(EXERCISE DATA)
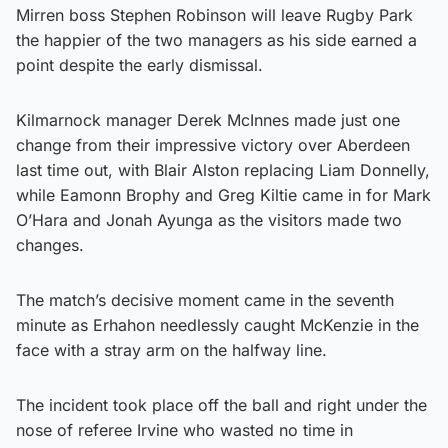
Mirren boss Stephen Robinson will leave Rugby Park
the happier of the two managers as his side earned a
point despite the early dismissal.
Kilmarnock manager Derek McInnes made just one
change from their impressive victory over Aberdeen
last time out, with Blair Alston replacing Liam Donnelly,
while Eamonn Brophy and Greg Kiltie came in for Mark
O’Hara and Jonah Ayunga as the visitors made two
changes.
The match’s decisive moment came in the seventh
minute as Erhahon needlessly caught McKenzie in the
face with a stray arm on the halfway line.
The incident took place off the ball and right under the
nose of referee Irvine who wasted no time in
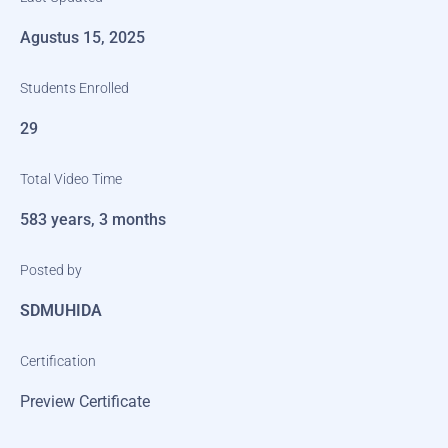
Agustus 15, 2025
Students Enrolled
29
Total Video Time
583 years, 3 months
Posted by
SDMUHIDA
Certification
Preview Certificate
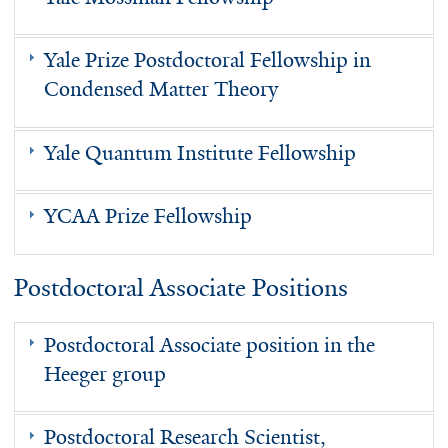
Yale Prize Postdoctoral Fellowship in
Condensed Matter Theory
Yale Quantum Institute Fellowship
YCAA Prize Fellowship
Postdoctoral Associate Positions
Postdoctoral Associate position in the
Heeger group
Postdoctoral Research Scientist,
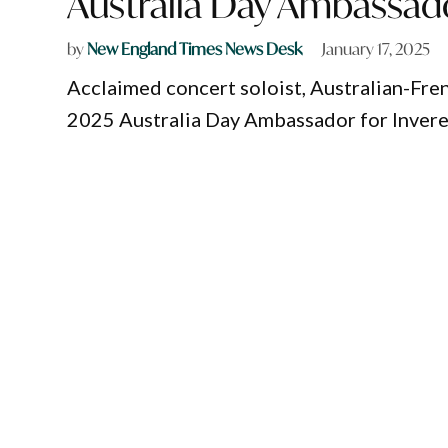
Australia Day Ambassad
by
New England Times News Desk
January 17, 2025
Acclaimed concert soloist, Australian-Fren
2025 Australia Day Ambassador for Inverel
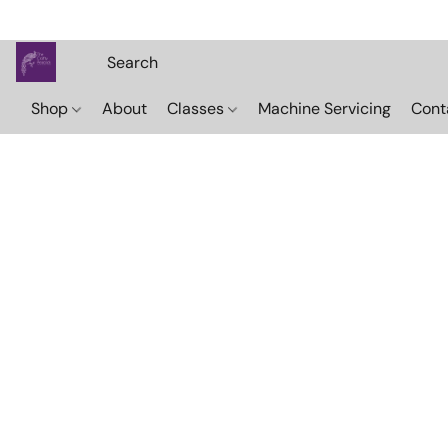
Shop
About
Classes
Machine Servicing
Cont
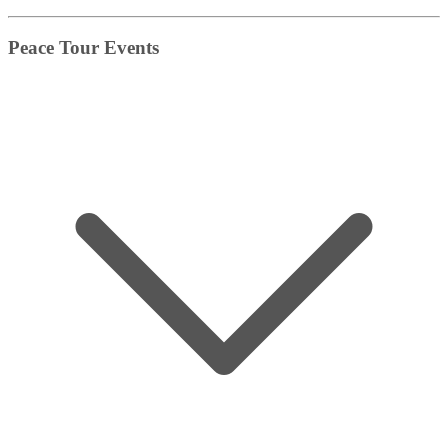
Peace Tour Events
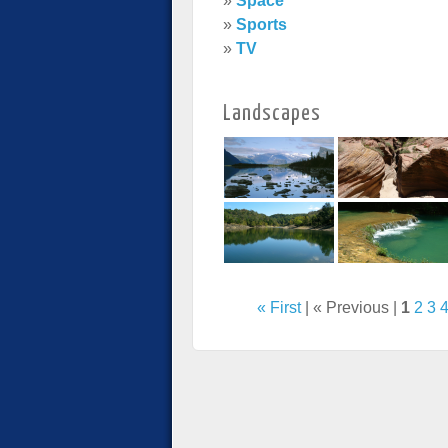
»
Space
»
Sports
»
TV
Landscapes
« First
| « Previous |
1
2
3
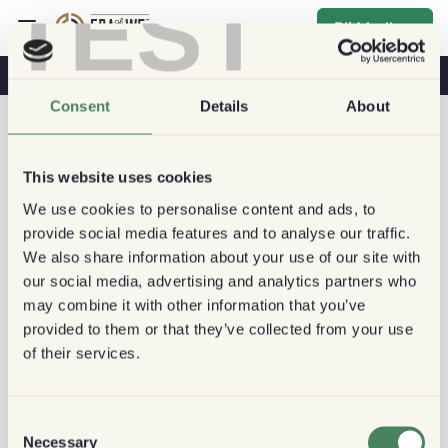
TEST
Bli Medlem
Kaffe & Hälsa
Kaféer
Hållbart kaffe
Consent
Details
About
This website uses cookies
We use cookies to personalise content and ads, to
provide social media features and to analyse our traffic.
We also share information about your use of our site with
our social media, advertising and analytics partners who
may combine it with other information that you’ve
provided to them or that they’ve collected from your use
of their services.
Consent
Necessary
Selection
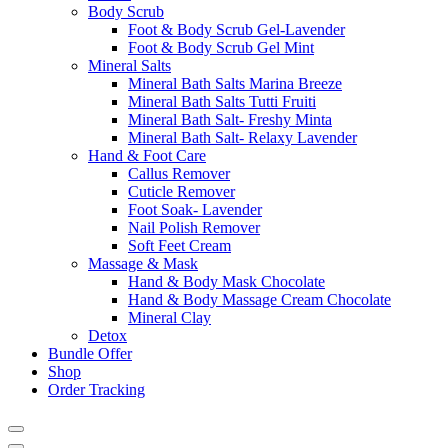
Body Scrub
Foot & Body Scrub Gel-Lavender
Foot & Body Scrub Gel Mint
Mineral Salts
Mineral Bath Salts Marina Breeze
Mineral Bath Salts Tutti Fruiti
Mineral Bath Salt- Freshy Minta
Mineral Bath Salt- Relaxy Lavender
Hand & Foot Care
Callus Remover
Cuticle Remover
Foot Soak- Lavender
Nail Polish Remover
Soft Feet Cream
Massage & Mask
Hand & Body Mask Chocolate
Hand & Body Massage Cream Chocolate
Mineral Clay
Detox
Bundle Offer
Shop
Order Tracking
(End EXERCISE DATA)
How many lines in the records above contain the word "Mineral"? Reply with only the number.

EXERCISE ANSWER
6